In many ways, the civil liberties concern Kendall mentions is the crux of this issue, so I want to be clear: I am not advocating the violation of anyone’s civil liberties. Legislation must be drawn up and put into practice with great care and deliberation.

But I think we must also question how and what civil liberties are appropriate for the mentally ill. How high a priority is self-determination for people effectively locked up in their mental illnesses?

As reported in a New York Times story on a controversial New York State law, Michael and Barbara Biasotti watched their mentally ill daughter in her 20s cycle in and out of hospitals and treatment programs while engaging in all kinds of other risky and dangerous behavior. The Bisasottis got a court order compelling treatment under what’s called Kendra’s Law, so named for a woman who was pushed onto New York City subway tracks in 1999 by a schizophrenic man.

“I really don’t think she would be alive” without it, Barbara Biasotti told the Times. “And we don’t know if she would have taken a couple of people with her.”

Living in San Francisco, I see dozens of people each week like the Biasottis’ daughter. Some are lucid and conversational; many are clearly unable to provide for their own needs. Should my concern be for the civil liberties of these individuals, my fellow citizens? Or should my empathy be for other human beings plagued by a sickness for which they are incapable of seeking help? Can I find a balance between the two?

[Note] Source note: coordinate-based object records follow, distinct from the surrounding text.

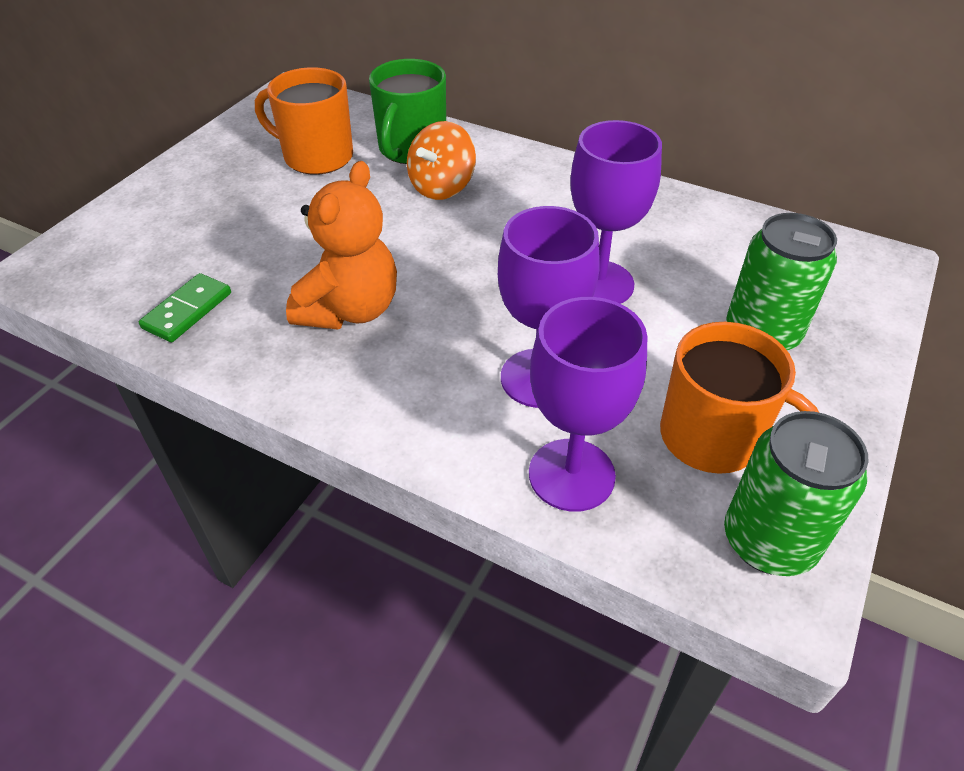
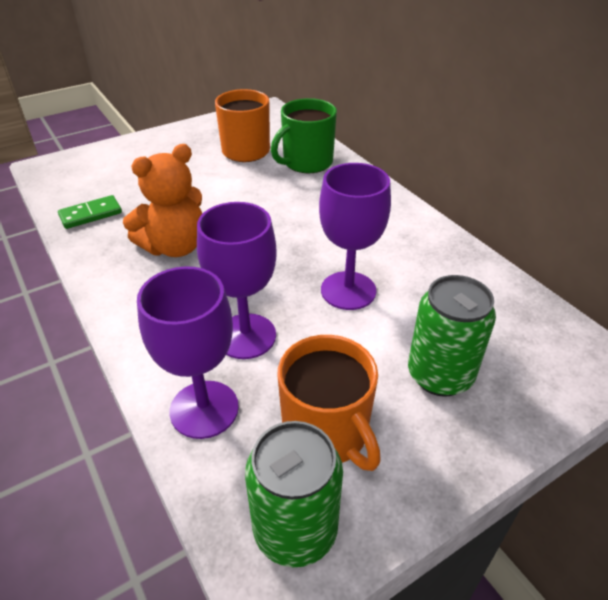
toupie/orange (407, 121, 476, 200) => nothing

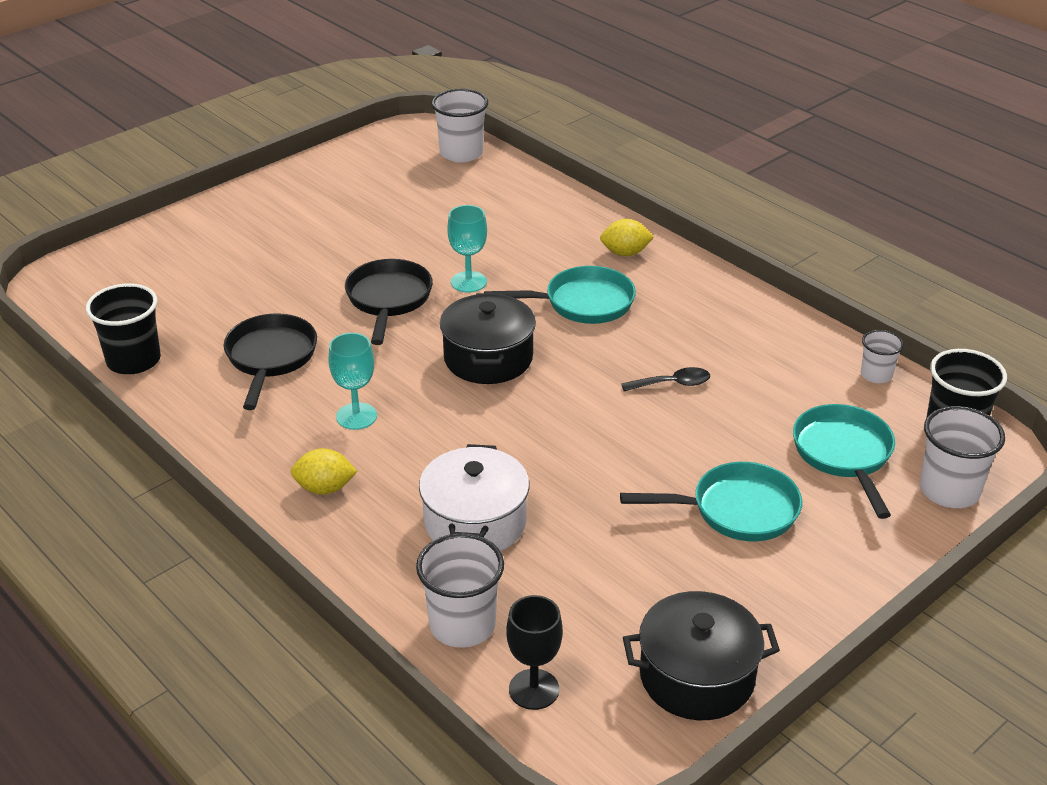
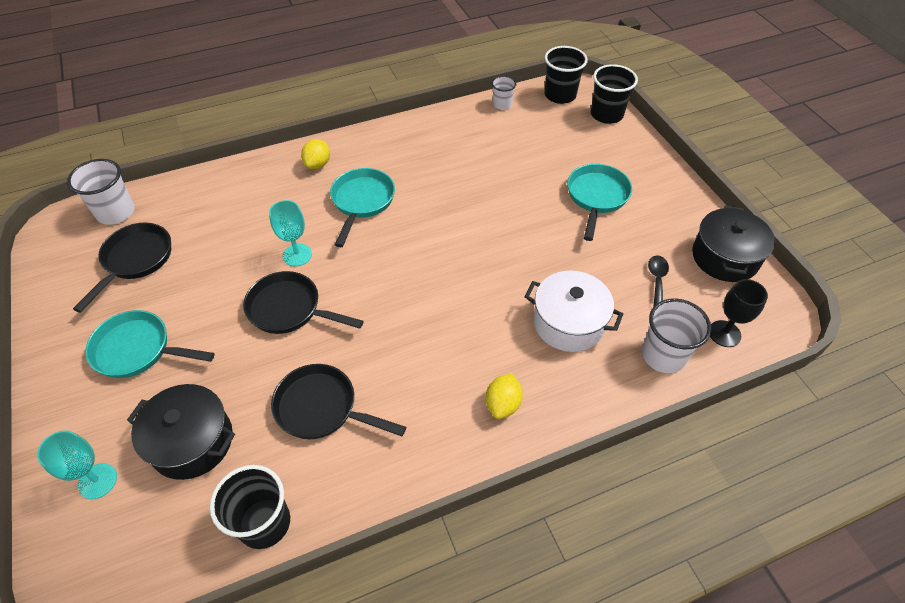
verre à pied/turquoise (328, 333, 377, 430) => verre à pied/turquoise (37, 430, 117, 499), moved
marmite/noir (440, 293, 536, 384) => marmite/noir (127, 384, 235, 480), moved
cuillère/noir (621, 367, 710, 391) => cuillère/noir (648, 256, 669, 307), moved
poêle/turquoise (793, 404, 895, 519) => poêle/turquoise (85, 310, 215, 378), moved
gobelet/blanc (920, 406, 1005, 508) => gobelet/noir (591, 64, 638, 124)
nothing => poêle/noir (73, 223, 171, 313)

It is important to recognize that those who argue on behalf of civil liberties make a noble and worthwhile point.  But we are faced with a scenario in which the mental health system is broken to such an extent that inaction is not an acceptable response.

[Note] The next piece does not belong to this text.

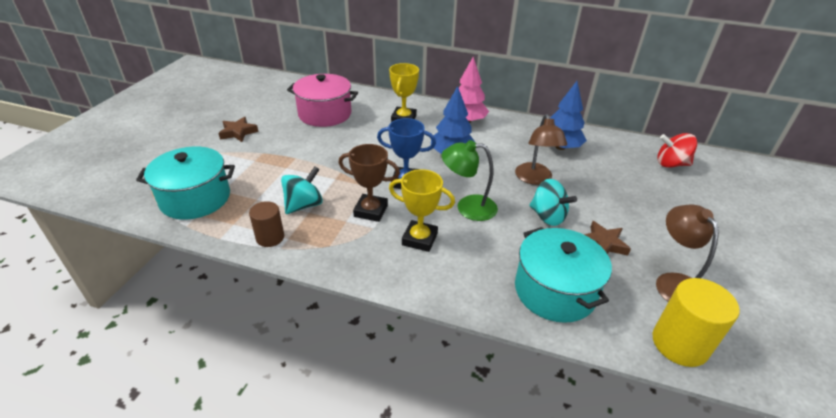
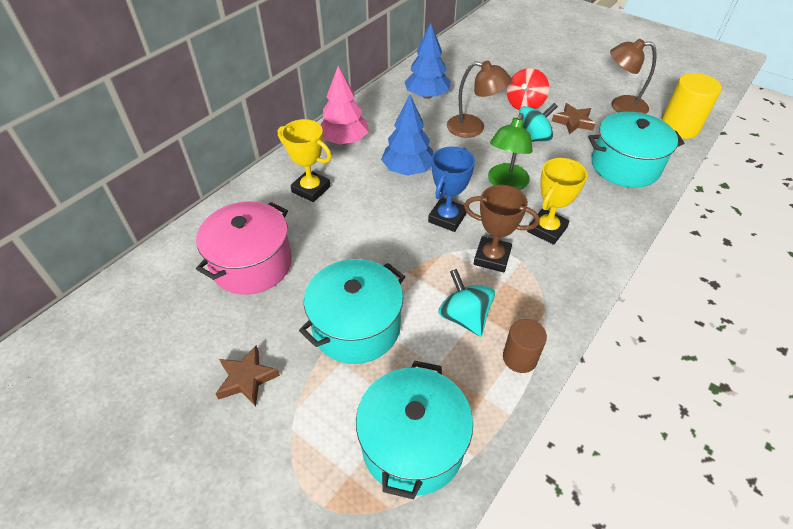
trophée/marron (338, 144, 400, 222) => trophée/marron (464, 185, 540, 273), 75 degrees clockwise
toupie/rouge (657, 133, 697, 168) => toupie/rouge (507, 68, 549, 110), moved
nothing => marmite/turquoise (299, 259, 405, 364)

Action in the form of early intervention probably saved the life of Tiffany Martinez when she started to experience symptoms as a college student of the same schizophrenia her father suffered. Early intervention programs surround the patient with enough support and counseling to turn a debilitating disease into a manageable condition.

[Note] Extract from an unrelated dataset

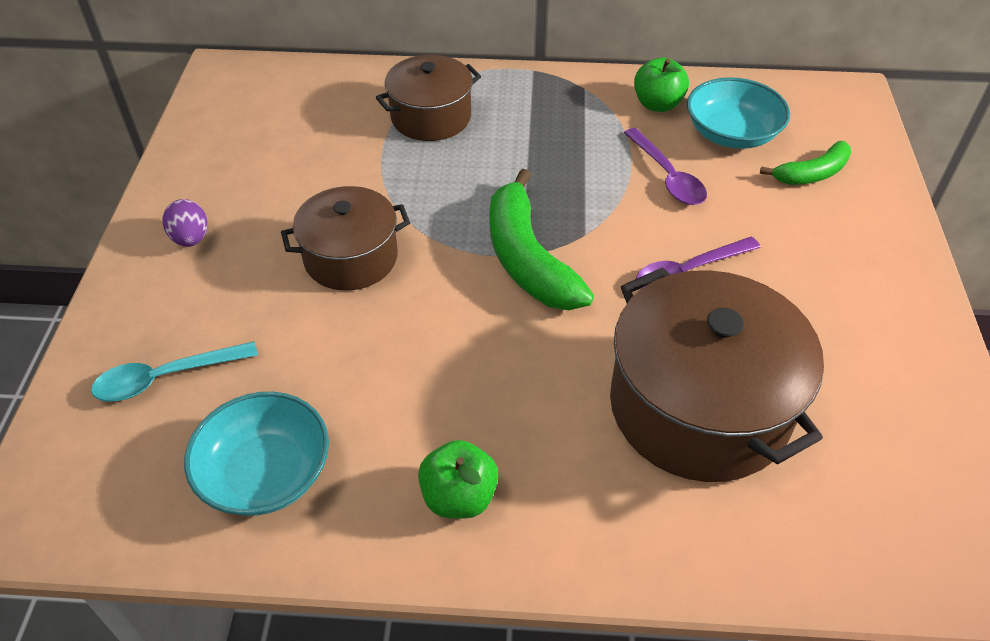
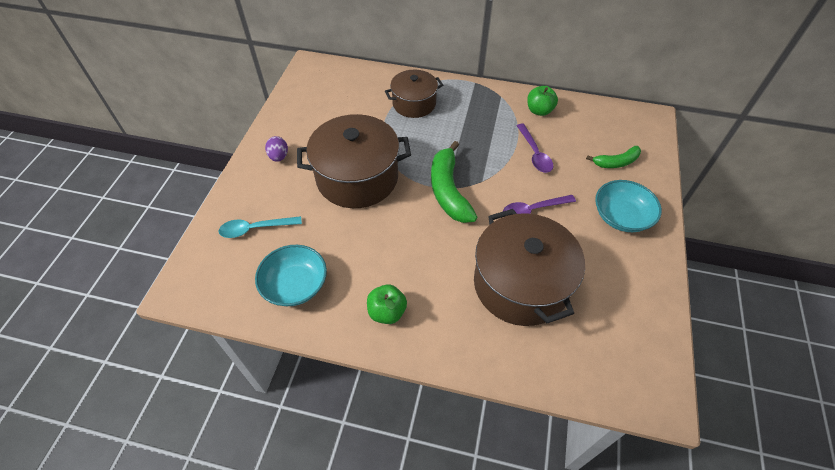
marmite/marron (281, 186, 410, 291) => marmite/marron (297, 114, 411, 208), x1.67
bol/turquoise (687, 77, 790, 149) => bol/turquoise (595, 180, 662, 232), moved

"If you can get at [mental illness] early enough, before it becomes too severe, there is a very good chance that the person will recover, which is just very, very exciting," Ron Manderscheid, executive director of the National Association of County Behavioral Health and Developmental Disability Directors, told USA Today.

But how do we get to the not dangerously ill early without some kind of compelling event, especially when they are adults and courts can’t or won’t act on the experiences of family?

“Here is the Kafkaesque irony: Far from respecting civil liberties, legal obstacles to treatment limit or destroy the liberty of the person,” wrote author and consultant Herschel Hardin in 1993. In addition to serving on the board for Canada’s Civil Liberties Association and working with Amnesty International, Hardin had a schizophrenic child. “Medication can free victims from their illness—free them from the Bastille of their psychosis—and restore their dignity, their free will and the meaningful exercise of their liberties.”

Of course, AOT is only one component of the Murphy-Johnson legislation, even as it is probably the most controversial. Earlier versions of the bill included provisions for expanding federal subsidy of electronic health record purchase by mental health facilities. Those sections were stripped out in committee, leaving hospitals and clinics to fend for themselves in acquiring the kind of technology that enables ER docs to know immediately when someone with a mental illness walks through their doors.

Perhaps expanded AOT and early intervention could have saved Matthew Ornstein, or perhaps it can save the next troubled son or daughter. Some kind of compelled treatment may have been the unmet holiday wish of the Ornsteins last season. So this Christmas, it is my wish that Congress act in some way to stem the tide of untreated mental illness in America.

While not perfect, the Murphy-Johnson bill is the most significant mental health legislation considered by Congress in decades. It has the potential to make Christmas 2016 much brighter for some family that this year is desperate for help. 

Irv Lichtenwald is president and CEO of Medsphere Systems Corporation, the solution provider for the OpenVista electronic health record.